仕事を頑張っている人ほど、休まざるを得ないことが非常につらいところ。打開策はやはり職場の理解なのかもしれません。
●タイミングを合わせるために、仕事の日程調整が大変でした。ホルモン剤による体調不良もつらかったです。
(31才/顕微授精)
●人工授精は日にちが確定していないので、仕事との折り合いをつけるのがとても大変でした。ベストなタイミングだと思えても妊娠しないことがストレスに。
(33才/人工授精)
●なかなか結果が出なくて、精神的にもきつかったですが、排卵時期に2日に1回通院する必要があり、仕事のスケジュールと治療の両立がきつかったです。
(35才/人工授精)
●排卵時期には2日に1回通院する必要があり、仕事と治療の両立がきつかった。

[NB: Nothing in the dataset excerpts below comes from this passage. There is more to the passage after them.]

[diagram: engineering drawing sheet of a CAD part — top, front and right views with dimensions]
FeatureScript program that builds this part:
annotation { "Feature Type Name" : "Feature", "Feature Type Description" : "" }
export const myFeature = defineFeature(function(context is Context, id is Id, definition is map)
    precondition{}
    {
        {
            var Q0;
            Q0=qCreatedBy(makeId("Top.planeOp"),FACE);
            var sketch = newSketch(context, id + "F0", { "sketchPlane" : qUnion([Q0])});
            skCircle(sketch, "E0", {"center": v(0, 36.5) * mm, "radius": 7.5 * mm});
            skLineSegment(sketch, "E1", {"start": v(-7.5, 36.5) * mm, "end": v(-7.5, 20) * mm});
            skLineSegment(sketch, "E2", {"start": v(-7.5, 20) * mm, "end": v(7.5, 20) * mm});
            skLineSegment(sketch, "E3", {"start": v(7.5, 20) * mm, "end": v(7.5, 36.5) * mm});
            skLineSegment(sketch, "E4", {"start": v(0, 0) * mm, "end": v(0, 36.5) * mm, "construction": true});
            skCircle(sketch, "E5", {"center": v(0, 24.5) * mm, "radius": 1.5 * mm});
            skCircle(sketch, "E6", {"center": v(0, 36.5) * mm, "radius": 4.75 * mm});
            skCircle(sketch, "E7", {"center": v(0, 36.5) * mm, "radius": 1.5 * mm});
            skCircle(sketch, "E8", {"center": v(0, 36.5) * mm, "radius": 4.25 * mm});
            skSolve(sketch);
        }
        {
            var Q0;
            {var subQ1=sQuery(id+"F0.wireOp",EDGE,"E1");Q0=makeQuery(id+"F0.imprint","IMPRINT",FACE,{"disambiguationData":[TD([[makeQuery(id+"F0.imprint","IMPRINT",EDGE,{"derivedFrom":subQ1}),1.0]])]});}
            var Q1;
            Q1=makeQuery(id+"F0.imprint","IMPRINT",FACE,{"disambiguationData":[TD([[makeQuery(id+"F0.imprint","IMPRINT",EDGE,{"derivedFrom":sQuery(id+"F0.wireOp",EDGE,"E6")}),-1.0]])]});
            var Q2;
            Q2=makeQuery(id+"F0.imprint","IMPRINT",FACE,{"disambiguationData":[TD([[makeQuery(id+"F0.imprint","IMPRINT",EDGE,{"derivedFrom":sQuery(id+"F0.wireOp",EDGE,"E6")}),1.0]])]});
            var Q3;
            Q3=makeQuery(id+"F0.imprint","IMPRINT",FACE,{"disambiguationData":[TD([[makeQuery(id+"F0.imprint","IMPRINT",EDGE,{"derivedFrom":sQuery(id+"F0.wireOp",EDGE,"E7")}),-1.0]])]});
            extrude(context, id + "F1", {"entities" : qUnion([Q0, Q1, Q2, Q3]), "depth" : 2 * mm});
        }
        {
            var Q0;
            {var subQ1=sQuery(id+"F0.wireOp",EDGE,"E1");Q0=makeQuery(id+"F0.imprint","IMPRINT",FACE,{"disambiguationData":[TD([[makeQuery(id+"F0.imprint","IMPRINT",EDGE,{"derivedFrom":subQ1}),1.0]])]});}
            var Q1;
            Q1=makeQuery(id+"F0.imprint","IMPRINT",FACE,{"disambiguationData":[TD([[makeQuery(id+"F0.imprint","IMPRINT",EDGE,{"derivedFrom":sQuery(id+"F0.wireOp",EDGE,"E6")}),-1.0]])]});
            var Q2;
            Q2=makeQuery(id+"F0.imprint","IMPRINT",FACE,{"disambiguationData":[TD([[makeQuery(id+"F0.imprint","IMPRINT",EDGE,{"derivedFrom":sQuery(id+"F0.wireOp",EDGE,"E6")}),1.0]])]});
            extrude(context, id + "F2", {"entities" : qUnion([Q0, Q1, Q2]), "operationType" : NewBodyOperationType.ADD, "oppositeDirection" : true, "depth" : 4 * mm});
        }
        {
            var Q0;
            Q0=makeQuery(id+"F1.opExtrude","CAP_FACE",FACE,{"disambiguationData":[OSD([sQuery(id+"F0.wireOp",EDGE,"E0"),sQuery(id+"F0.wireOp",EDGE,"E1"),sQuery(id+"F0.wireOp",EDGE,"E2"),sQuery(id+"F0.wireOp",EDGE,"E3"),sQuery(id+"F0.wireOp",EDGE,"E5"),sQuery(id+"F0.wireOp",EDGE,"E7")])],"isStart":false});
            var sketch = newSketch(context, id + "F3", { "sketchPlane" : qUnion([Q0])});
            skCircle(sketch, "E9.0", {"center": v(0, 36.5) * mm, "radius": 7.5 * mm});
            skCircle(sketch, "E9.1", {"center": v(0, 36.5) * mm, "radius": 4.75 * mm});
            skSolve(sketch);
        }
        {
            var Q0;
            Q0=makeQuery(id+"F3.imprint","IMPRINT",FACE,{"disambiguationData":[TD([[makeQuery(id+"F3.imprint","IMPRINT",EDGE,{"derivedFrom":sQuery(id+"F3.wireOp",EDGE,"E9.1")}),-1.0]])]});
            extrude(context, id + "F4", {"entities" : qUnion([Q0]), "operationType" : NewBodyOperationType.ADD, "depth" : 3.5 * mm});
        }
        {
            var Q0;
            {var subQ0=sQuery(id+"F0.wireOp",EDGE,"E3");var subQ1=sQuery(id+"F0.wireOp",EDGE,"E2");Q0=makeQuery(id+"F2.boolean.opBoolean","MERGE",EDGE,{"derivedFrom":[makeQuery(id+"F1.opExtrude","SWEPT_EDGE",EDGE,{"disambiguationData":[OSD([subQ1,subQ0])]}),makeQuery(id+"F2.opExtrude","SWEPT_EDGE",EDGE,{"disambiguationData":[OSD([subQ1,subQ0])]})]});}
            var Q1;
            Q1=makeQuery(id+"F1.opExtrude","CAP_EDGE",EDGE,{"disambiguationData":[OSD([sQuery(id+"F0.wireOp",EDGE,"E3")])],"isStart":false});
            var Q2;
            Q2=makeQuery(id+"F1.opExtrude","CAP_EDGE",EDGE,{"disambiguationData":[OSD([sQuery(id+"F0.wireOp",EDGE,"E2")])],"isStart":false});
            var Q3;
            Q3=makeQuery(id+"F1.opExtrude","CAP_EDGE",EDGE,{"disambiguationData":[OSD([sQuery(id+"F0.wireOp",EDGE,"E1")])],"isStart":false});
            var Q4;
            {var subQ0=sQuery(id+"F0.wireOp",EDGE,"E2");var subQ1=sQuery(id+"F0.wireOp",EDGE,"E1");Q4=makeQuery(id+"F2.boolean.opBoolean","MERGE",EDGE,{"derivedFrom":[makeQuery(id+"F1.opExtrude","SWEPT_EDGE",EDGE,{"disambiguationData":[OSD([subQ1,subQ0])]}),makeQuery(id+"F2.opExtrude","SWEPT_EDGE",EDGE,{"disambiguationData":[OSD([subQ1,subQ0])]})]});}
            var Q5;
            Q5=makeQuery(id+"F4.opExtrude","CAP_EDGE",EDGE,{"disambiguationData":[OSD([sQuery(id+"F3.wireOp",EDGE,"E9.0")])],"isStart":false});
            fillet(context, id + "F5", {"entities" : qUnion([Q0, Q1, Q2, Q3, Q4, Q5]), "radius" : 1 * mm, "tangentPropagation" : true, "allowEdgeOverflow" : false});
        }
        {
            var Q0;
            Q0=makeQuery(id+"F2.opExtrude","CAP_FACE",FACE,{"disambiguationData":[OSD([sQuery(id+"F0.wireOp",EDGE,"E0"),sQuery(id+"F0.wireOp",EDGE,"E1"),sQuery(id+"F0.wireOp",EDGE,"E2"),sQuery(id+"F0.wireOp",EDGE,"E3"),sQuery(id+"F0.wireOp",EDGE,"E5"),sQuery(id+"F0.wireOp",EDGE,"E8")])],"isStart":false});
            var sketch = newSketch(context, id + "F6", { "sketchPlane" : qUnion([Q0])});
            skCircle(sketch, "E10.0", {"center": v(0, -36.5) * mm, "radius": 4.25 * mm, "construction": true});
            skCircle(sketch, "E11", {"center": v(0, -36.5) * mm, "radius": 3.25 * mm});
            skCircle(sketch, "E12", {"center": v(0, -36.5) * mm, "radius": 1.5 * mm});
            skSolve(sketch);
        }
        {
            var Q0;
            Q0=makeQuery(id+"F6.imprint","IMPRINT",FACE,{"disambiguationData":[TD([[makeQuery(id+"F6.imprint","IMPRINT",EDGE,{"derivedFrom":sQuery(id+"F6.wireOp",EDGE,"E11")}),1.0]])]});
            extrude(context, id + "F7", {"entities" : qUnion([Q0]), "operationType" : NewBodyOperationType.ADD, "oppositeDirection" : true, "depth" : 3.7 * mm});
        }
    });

なかなか結果が出なくて、精神的にもきついと感じていました。
(35才/人工授精)
●通院日も時間も自分で選ぶことができなくて、仕事の時間とのやりくりが大変でした。
(33才/タイミング法)
不妊治療体験者ブログを励みに頑張った!
●採卵、移植共に日程が急に決まることが大変でした。また、待ち時間は常に2時間以上、最長5時間ほど待ったことも。予定が組めないため、仕事を辞めざるを得ませんでした。
クロミッドが効きすぎる体質で、OHSSになりかけ、そのわりに成熟卵はできず2つしか採卵できませんでした。そんなときの励ましは、東尾理子さんのブログでした!
(29才・妊娠9カ月)
※不妊治療のステップアップや治療に対する感じ方は個人差があり、またクリニックの方針もあります。この特集はあくまで体験談をベースにしており、すべての方が体験談どおりに進むとは限りません。